Florence Henri – Femme aux jacinthes, 1930
Usando tecniche in quel momento innovative come il fotomontaggio o il metodo ‘sandwich’ con le ombre, gli specchi (in mostra Il gioco degli specchi, foto sopra), oggetti vari e i negativi, mixando e recuperando anche rovine romane, viene fuori è una realtà del tutto immaginata. Effetti visivi, montaggi, doppia esposizione, sono procedimenti non solo esibiti, ma voluti per suscitare una percezione della realtà indefinita, frantumata che oltrepassa il confine tra vero e artificiale.
Per questo nelle grandiose aule delle terme prende il via una grande illusione: trovare la verità nella forma. Come avviene è interessante, considerando che Florence visse tra le due guerre e che già allora lo aveva fatto sospendendo il significato delle cose in un’immagine (come si vede in mostra, per esempio, con la foto divisa a metà). Anche se le stesse forme non sono che apparenza per la Henri che poi si trasformano, a conferma ancora che la verità non esiste ed è informe (come nelle nature morte, in mostra). Le immagini così non bastano e la fotografia anche, la più evocativa, ci dà solo una visione pellicolare delle cose. Non a caso la sua Roma (vi soggiorna tra il 1931 e il 1932) è una città completamente ribaltata, più romantica forse.

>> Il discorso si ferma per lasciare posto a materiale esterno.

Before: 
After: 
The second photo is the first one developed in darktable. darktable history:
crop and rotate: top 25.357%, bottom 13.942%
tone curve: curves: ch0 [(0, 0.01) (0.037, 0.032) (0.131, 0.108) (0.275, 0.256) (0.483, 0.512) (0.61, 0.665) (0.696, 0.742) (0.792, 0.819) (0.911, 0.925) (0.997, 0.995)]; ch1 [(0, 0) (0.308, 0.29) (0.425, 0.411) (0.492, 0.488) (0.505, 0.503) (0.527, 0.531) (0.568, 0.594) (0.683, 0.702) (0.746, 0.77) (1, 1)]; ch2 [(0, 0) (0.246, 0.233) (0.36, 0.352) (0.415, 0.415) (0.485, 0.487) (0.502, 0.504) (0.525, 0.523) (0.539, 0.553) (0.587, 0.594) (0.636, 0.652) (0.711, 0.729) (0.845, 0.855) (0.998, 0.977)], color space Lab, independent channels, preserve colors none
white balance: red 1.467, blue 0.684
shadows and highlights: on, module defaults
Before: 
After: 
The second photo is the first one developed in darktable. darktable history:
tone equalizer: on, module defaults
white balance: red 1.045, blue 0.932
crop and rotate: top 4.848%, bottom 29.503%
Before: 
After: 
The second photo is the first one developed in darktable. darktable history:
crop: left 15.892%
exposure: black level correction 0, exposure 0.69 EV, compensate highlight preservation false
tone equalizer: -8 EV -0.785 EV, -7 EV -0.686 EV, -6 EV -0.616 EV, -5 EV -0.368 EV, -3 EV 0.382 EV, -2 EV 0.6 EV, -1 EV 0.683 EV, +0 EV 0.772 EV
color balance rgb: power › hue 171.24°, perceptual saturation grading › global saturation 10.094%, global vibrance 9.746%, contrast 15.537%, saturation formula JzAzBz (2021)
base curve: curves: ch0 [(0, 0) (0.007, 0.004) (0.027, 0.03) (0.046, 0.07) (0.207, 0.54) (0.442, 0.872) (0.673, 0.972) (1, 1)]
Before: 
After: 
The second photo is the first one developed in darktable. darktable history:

Simboli come San Pietro o il Campidoglio (nella sezione 4) manipolati tanto da diventare, anche se riconoscibili, il risultato fantasioso dei suoi procedimenti tecnici più sperimentali.
Florence Henri, Composition Nature Morte, circa 1931. MARIO PARODI, GENOA, ITALY
Insomma, se nella sua ottica entra di tutto, dall’uso dell’ombra come elemento fondante agli effetti sfuocati, per le immagini più celebri di Roma intervengono anche oggetti (perle, frutta, conchiglie, rose) in un secondo momento ricomposti in studio col fotomontaggio o il collage.
Gli inizi di Florence sono come pianista (studia al conservatorio di Santa Cecilia), esperienza che poi, quando avverrà il changing mind grazie alle lezioni al Bauhaus di Dessau, influenzerà con un tono ‘musicale’ e ritmando alcuni suoi scatti. Artista del tutto indipendente troverà, come Narciso con Boccadoro, nella figura di Klee e Kandinskij degli insegnanti straordinari nella scuola di Weimar.
Se nei ritratti ricorda alcuni Man Ray, altri fotografi e artisti si inseriscono nel suo percorso fotografico, suggestioni lontane o più evidenti che si possono vedere nella mostra esposta nel più grande impianto termale dell’antichità. Promossa dagli Archives Florence Henri, Electa e la Soprintendenza dei Beni Archeologici, che per l’occasione ha curato anche il catalogo, va in scena una monografia completa e aggiornata su questa fotografa a lungo dimenticata che, grazie all’attenta cura di Martini e Ronchetti, viene finalmente riscattata e riconosciuta come una delle più raffinate e originali personalità della fotografia del XX secolo.